Starting at the top of the records and ending with the line that contains "collectors: R. K. Godfrey", write those lines out again with every "locality" replaced by "place" and nothing else changed.

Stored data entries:
■ ■ ■
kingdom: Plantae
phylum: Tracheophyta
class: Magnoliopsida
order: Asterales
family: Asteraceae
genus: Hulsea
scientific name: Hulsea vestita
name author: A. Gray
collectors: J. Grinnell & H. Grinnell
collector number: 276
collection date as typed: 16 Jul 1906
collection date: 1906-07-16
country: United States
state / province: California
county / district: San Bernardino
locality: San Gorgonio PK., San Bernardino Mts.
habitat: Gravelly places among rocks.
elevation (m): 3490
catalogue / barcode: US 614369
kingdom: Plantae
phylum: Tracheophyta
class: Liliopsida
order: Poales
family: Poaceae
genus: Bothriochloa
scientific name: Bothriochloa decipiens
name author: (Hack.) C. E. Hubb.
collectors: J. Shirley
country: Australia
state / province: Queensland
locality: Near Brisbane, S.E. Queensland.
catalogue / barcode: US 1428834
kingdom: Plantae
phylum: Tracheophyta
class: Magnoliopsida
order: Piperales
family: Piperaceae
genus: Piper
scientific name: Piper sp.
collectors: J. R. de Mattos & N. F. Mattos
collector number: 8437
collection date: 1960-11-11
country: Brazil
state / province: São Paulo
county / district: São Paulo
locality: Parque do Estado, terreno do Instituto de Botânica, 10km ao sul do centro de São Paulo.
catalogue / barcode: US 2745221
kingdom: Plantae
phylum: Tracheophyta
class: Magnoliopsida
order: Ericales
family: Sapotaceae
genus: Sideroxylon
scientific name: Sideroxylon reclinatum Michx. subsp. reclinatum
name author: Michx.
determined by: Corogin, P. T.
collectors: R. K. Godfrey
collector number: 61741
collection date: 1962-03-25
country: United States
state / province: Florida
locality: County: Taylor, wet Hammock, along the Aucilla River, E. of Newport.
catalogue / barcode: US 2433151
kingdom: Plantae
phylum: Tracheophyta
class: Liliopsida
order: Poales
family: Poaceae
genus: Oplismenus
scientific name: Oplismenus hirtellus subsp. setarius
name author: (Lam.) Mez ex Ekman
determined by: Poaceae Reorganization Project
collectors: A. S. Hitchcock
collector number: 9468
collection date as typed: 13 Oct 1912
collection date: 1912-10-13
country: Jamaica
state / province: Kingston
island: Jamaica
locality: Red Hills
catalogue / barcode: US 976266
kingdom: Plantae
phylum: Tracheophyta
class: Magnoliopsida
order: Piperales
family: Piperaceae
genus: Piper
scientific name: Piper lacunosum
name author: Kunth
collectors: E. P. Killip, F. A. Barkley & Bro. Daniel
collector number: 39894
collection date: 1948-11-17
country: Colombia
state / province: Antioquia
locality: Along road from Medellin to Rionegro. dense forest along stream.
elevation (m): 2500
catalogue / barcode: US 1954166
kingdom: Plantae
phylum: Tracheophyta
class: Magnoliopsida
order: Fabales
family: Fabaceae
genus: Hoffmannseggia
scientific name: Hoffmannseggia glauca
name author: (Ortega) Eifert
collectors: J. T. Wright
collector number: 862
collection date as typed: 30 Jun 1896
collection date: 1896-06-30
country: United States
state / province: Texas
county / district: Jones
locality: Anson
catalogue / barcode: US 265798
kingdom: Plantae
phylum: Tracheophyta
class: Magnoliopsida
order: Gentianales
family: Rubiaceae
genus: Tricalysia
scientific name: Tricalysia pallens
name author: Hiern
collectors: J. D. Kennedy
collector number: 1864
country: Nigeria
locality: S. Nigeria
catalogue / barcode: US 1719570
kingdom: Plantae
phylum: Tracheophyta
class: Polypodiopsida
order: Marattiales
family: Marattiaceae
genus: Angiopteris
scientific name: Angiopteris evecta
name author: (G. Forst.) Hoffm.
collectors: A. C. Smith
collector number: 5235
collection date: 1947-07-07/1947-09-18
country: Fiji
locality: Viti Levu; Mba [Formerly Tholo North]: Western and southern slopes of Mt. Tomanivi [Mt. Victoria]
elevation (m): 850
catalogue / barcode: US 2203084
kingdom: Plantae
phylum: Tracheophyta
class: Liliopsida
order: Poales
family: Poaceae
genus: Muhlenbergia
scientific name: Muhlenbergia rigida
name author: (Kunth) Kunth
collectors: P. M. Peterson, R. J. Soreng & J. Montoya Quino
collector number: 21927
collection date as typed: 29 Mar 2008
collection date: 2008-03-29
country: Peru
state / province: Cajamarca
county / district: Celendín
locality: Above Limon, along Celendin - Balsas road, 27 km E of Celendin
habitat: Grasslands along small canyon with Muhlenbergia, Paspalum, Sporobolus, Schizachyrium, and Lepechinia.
■ ■ ■
*The result*
kingdom: Plantae
phylum: Tracheophyta
class: Magnoliopsida
order: Asterales
family: Asteraceae
genus: Hulsea
scientific name: Hulsea vestita
name author: A. Gray
collectors: J. Grinnell & H. Grinnell
collector number: 276
collection date as typed: 16 Jul 1906
collection date: 1906-07-16
country: United States
state / province: California
county / district: San Bernardino
place: San Gorgonio PK., San Bernardino Mts.
habitat: Gravelly places among rocks.
elevation (m): 3490
catalogue / barcode: US 614369
kingdom: Plantae
phylum: Tracheophyta
class: Liliopsida
order: Poales
family: Poaceae
genus: Bothriochloa
scientific name: Bothriochloa decipiens
name author: (Hack.) C. E. Hubb.
collectors: J. Shirley
country: Australia
state / province: Queensland
place: Near Brisbane, S.E. Queensland.
catalogue / barcode: US 1428834
kingdom: Plantae
phylum: Tracheophyta
class: Magnoliopsida
order: Piperales
family: Piperaceae
genus: Piper
scientific name: Piper sp.
collectors: J. R. de Mattos & N. F. Mattos
collector number: 8437
collection date: 1960-11-11
country: Brazil
state / province: São Paulo
county / district: São Paulo
place: Parque do Estado, terreno do Instituto de Botânica, 10km ao sul do centro de São Paulo.
catalogue / barcode: US 2745221
kingdom: Plantae
phylum: Tracheophyta
class: Magnoliopsida
order: Ericales
family: Sapotaceae
genus: Sideroxylon
scientific name: Sideroxylon reclinatum Michx. subsp. reclinatum
name author: Michx.
determined by: Corogin, P. T.
collectors: R. K. Godfrey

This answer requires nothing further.